Saturday, November 29, 2014
RECEIVING A SUM OF MONEY UNEXPECTEDLY (or half-expectedly) isn't as unusual as it may seem in the nonprofit world. It often comes in the form of a bequest, but it might just as often come as a year-end gift from a loyal member. Sometimes, it's a grant few thought the organization would ever be competitive enough to get. Or a local corporation or government acknowledges the efforts of a nonprofit that is making the community a better place.
The question that gets some organizations tied up in knots is how to make the best and most efficient use of these funds. We all dream about how we'd put a few thousand bucks to use if it were to arrive on our doorsteps, but when actually faced with a check in one's hands, the dreams may be...well... too dreamy. Where should it go, if the donor hasn't stipulated a place for it to land?
The director of a small cultural nonprofit asked me this question. After several years of increased attendance and program income, should a new source of funding be used to expand promotion to keep those numbers rising or should it be used toward dedicated staffing that ensures organizational stability and related programmatic quality?
My first response was to ask what the nonprofit's strategic plan said. Hmmm....no up-to-date strategic plan. OK, that explains why the organization doesn't readily know where to put its windfall. Then how about the mission -- what does the organization say it does? Where does the mission focus the work? Once those questions can be answered, then an obvious next question to answer is how can that work be best accomplished? Answering that could lead to a landing spot for the cash.
And what about that phrase "be best accomplished" -- what do I mean by that? I'm talking about the greatest return for the investment of that money, because, frankly, what to spend the money on is as varied as those staking a claim on it, but clearly some items have greater mission ROIs than others.

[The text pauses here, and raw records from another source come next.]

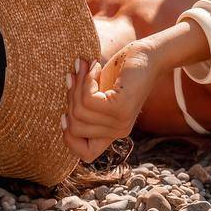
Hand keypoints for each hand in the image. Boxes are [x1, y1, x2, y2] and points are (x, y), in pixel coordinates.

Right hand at [63, 43, 156, 160]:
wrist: (148, 55)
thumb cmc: (120, 72)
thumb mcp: (98, 94)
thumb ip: (84, 107)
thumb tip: (62, 118)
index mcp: (111, 132)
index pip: (86, 155)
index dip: (69, 138)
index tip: (64, 114)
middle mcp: (118, 132)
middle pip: (75, 127)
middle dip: (70, 98)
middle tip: (78, 74)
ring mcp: (120, 122)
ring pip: (79, 111)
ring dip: (78, 84)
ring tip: (87, 67)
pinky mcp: (121, 108)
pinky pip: (89, 100)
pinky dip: (87, 80)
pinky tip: (95, 67)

There's also this old notion that I particularly like: windfalls should be invested rather than frittered away precisely because it's money you never planned on and might certainly never see again. If you use your windfall to pay the electric bill, you've bought yourself a month's ROI. If you use it to install energy saving systems, your ROI is a whole lot longer.
In the case of the nonprofit that's trying to weigh staffing against a bigger promotion budget, I see the investment in staffing as having greater potential long term impact on developing and expanding the reasons why people would attend. Will more advertising about the same old programming really keep attendance growing? To a point it will, but promotion dollars follow great programming (not the other way around) and what really keeps audiences coming back for more is the talent behind the mission. To me, that's where I'd put the windfall.